*AIM OF THE EXERCISE*
Convert the material below into a JSON list of strings, one string per line, leaving out any blank lines.

[Dataset entries]
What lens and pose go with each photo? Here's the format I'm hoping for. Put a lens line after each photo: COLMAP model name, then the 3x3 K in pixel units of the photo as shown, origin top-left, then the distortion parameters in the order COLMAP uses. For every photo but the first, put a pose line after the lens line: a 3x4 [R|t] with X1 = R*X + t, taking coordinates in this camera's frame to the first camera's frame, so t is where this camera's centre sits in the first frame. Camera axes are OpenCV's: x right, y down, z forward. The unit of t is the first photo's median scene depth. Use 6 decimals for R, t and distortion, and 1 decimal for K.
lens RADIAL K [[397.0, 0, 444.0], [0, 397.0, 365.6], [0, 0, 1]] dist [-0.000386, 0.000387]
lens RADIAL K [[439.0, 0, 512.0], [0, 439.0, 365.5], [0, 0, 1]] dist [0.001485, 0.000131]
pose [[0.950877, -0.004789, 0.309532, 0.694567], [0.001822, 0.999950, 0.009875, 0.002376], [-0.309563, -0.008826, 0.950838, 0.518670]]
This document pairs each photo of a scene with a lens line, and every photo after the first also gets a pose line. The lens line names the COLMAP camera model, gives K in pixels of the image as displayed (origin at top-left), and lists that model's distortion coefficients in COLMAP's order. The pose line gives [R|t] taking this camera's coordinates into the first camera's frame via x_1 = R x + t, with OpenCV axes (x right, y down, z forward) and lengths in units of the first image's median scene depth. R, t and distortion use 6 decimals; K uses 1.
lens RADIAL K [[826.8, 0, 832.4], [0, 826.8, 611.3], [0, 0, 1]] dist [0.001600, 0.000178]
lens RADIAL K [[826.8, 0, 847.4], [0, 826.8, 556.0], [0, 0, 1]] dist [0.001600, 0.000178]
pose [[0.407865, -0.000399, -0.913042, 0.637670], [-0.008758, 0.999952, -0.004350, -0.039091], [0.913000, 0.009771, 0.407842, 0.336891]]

*ANSWER SECTION*
[
  "What lens and pose go with each photo? Here's the format I'm hoping for. Put a lens line after each photo: COLMAP model name, then the 3x3 K in pixel units of the photo as shown, origin top-left, then the distortion parameters in the order COLMAP uses. For every photo but the first, put a pose line after the lens line: a 3x4 [R|t] with X1 = R*X + t, taking coordinates in this camera's frame to the first camera's frame, so t is where this camera's centre sits in the first frame. Camera axes are OpenCV's: x right, y down, z forward. The unit of t is the first photo's median scene depth. Use 6 decimals for R, t and distortion, and 1 decimal for K.",
  "lens RADIAL K [[397.0, 0, 444.0], [0, 397.0, 365.6], [0, 0, 1]] dist [-0.000386, 0.000387]",
  "lens RADIAL K [[439.0, 0, 512.0], [0, 439.0, 365.5], [0, 0, 1]] dist [0.001485, 0.000131]",
  "pose [[0.950877, -0.004789, 0.309532, 0.694567], [0.001822, 0.999950, 0.009875, 0.002376], [-0.309563, -0.008826, 0.950838, 0.518670]]",
  "This document pairs each photo of a scene with a lens line, and every photo after the first also gets a pose line. The lens line names the COLMAP camera model, gives K in pixels of the image as displayed (origin at top-left), and lists that model's distortion coefficients in COLMAP's order. The pose line gives [R|t] taking this camera's coordinates into the first camera's frame via x_1 = R x + t, with OpenCV axes (x right, y down, z forward) and lengths in units of the first image's median scene depth. R, t and distortion use 6 decimals; K uses 1.",
  "lens RADIAL K [[826.8, 0, 832.4], [0, 826.8, 611.3], [0, 0, 1]] dist [0.001600, 0.000178]",
  "lens RADIAL K [[826.8, 0, 847.4], [0, 826.8, 556.0], [0, 0, 1]] dist [0.001600, 0.000178]",
  "pose [[0.407865, -0.000399, -0.913042, 0.637670], [-0.008758, 0.999952, -0.004350, -0.039091], [0.913000, 0.009771, 0.407842, 0.336891]]"
]